In today’s ICT marketplace almost all networks provide a comparably high degree of objectively measurable quality. As a result, quality alone is no longer sufficient to distinguish a service provider from the competition and ensure customer loyalty. Instead, customer experience awareness has emerged as one of the most important business enablers for service providers, by helping them understand the opinions, needs and motivations of users. New enabling technologies for data analytics in the customer experience awareness field can provide richly detailed and actionable insights for business optimization.
The internet of things (IoT) offers users many great opportunities and simplifies many facets of life, but for some, its all-encompassing nature can be overwhelming and alienating.
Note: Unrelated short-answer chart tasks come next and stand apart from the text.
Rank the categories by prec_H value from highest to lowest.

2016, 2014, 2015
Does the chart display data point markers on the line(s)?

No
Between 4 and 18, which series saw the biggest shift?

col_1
Service providers that recognize this risk have the opportunity to differentiate and create environments where each individual user feels comfortable and can rely on their intuition. Doing so successfully, however, requires a high degree of customer experience awareness.
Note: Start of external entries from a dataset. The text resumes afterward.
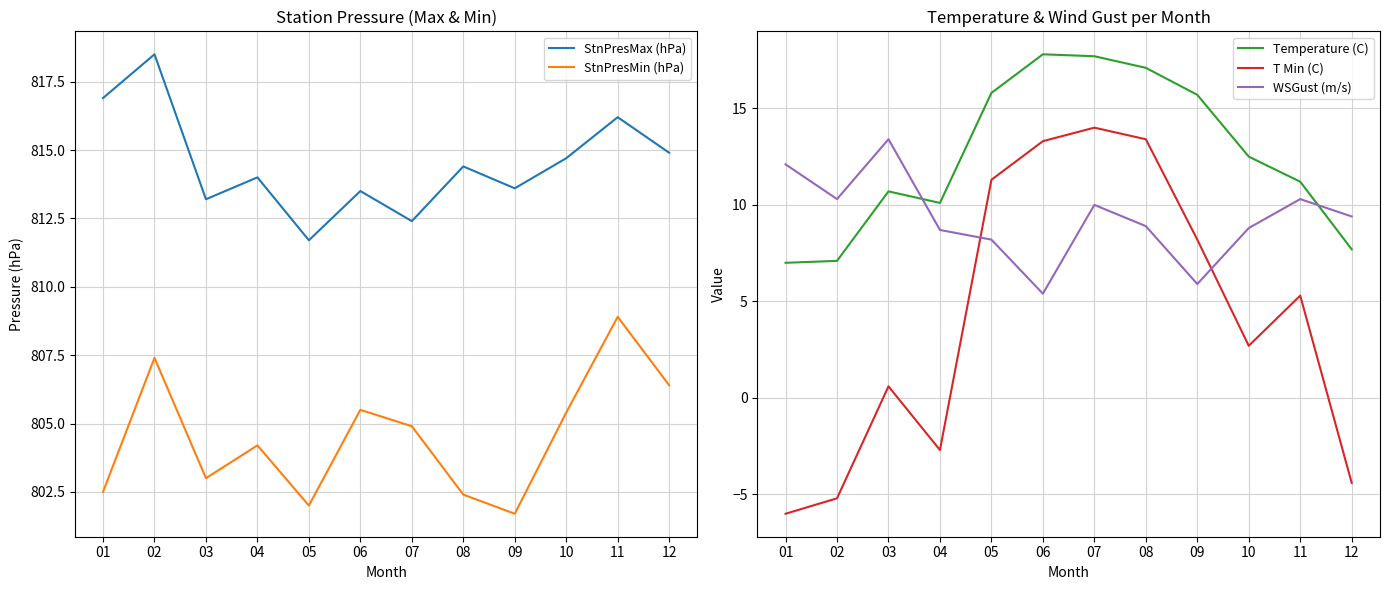

Which series has the largest range (max minus min)?

T Min (C)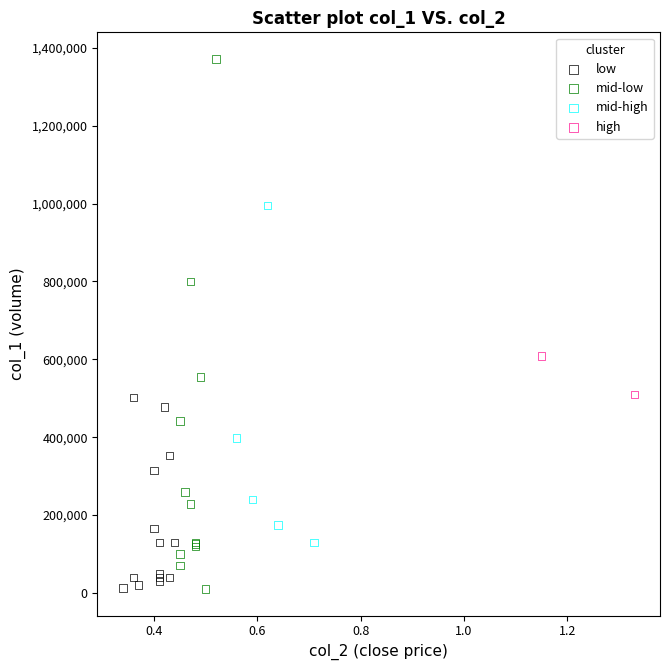

Which series contains the highest Y value?

mid-low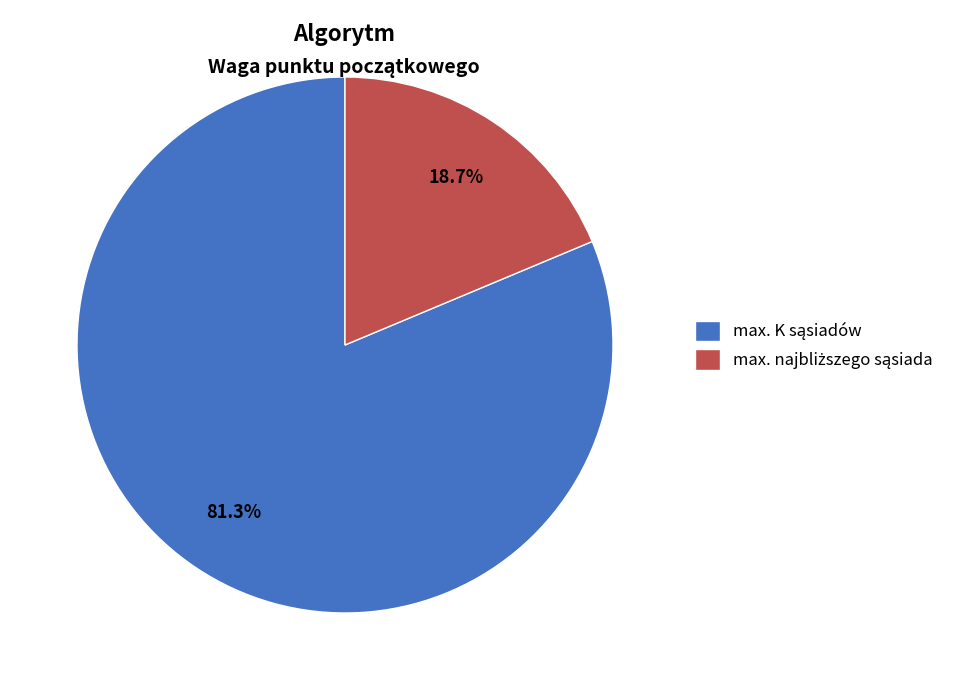

Does any single category account for the majority?

Yes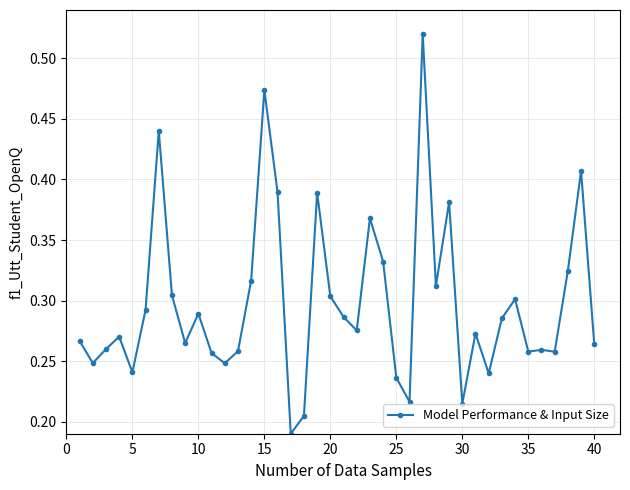

True or false: there are more than 1 points higher than both neighbors.

True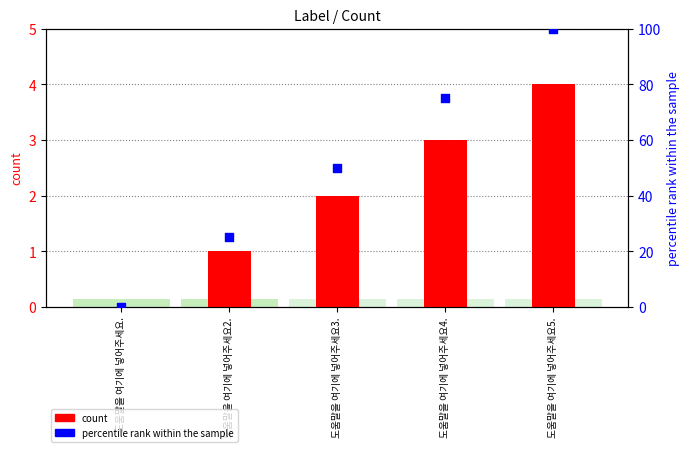

What is the total value across all series at 도움말을 여기에 넣어주세요4.?

78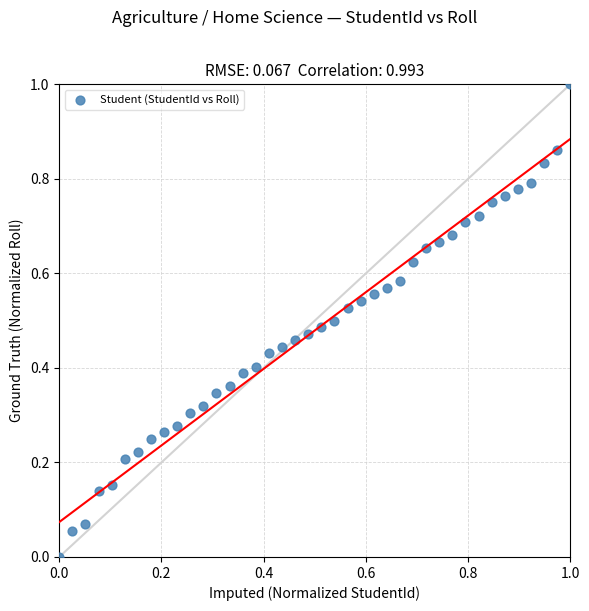

What is the range of X values (max minus min)?

1.0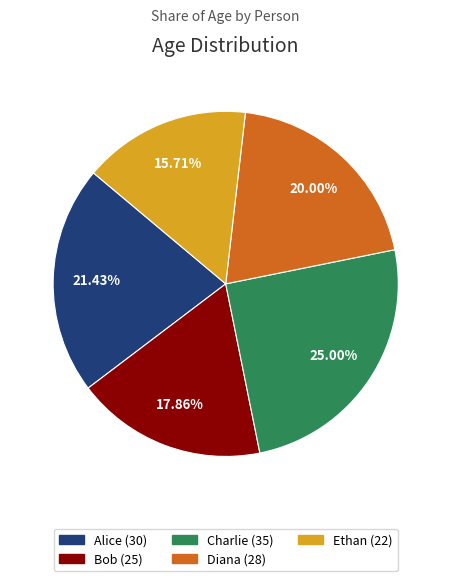

Is there any slice that represents more than half of the pie?

No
In the not so distant past, objective QoS was the central concern for service providers. The idea was that a high degree of QoS enabled by an excellent infrastructure would lead to a positive customer experience with a high degree of satisfaction and loyalty. This was reflected in business metrics such as churn rates and users’ propensity to call customer care.
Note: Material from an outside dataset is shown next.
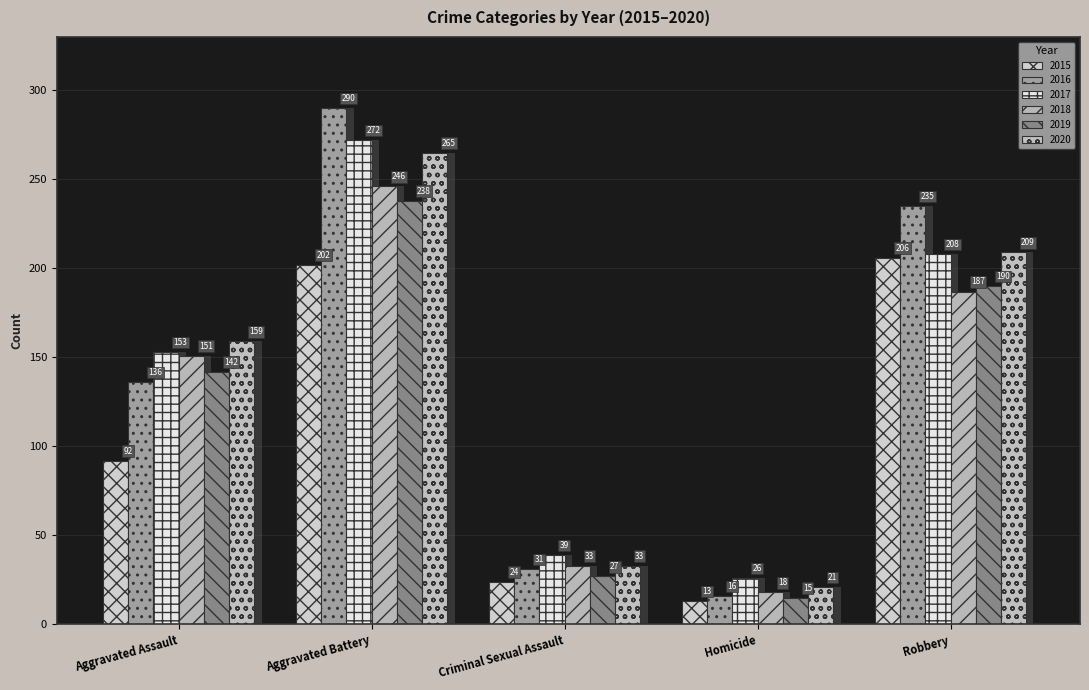

At which label does 2016 first exceed 136?

Aggravated Battery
While that logic still holds true to a certain extent, there are many factors that it fails to take into account on an individual user level. The fact is, individual users are never truly objective, and a subjective individual user might not always feel satisfied – even when experiencing good service. Understanding why this is the case is essential to developing customer experience awareness and gaining the insights required to make the right decisions to actively manage the user’s perception.
There are several ways to go about developing a higher level of customer experience awareness, including training, goal setting and optimization of the organizational structure. In many cases, a customer experience management (CEM) system will also play a key role.
A CEM system is a business assurance tool that monitors and actively controls the impact that the user’s perception of a product, brand or service has on the business result of a service provider. The central figure in CEM thinking is the individual user: a human being with personal opinions based on subjective perceptions, who is embedded within a particular social environment. The user’s perception is based on their individual expectations. The moods, feelings and specific context of every user play a major role in developing their opinions and attitudes, and ultimately determining their actions and behaviors. Just as users can never be objective in forming their perception of their service providers, they are frequently inconsistent in their actions.
A good CEM system requires a holistic understanding that goes all the way down to an individual level, with a broad range of contextual information about the user taken into consideration. The resulting insights become actionable if they are combined with business processes at the individual user’s level that make it possible to personalize their experience.
The path to actionable insights
A CEM system provides insights that can be used as the basis for decision making and action taking that will help optimize business results. These insights are typically expressed in scores and indicators that quantify a particular aspect of users and their experience. For example, the Net Promoter Score (NPS) quantifies in a single number the user’s general willingness to promote the service provider, which is an indirect expression of their level of satisfaction and loyalty. The NPS measures user perception of the overall performance of the service provider, and has become a very useful tool for raising awareness of customer experience within an organization.
CEM systems are specifically designed for particular business optimization use cases, generating a variety of use-case-specific scores and indicators as their primary output. In network operations, for example, any substandard user experience is detected automatically with low latency from performance metrics and brought to the attention of support technicians for further analysis and rapid response. This contributes to overall business optimization, as problems are solved quickly, hence limiting their effects as well as the number of users who are exposed to them.
Every business process or optimization use case that would benefit from customer experience awareness will have its own particular requirements with respect to scores. Aside from the main subject that a particular score expresses, the following characteristics are relevant:
- Scope: Does the score reflect an insight at the individual user level, for a group of users, or for an entire organization?
- Outreach: How many users are included?
- Subjectivity: Does the insight reflect an objective fact or a subjective perception?
- Predictive: Is the insight directly measured or the result of a predictive model?
- Latency: How quickly does the score need to reflect an experience?
- Frequency: How often is an update of the score needed?
These use-case-specific requirements are directly reflected in the way a score is obtained and implemented. A service KPI (S-KPI) and similar low-latency, high-outreach measurements are needed for swift corrective action to be taken. Most of them are objective metrics measuring technical performance, and they make it possible to distinguish individual users. The characteristics of the KPI are reached with considerable effort in terms of the efficient handling of a real-time input data stream. The raw data comes from an extensive distributed probe network, and is correlated and processed in near real time.
Surveys and studies that approach the user directly and ask for feedback have a completely different technical profile from the S-KPI – that is, the characteristics of these scores are quite different. The NPS is a prominent example, as it is a direct measurement that typically has high latency, with significant time intervals between distinct measurements. Furthermore, the outreach is not very high, with only a few percent of the user base included in every measurement activity. In Figure 1, the characteristics of four different types of scores are compared – S-KPI, NPS, service level index (SLI) and mean opinion score (MOS).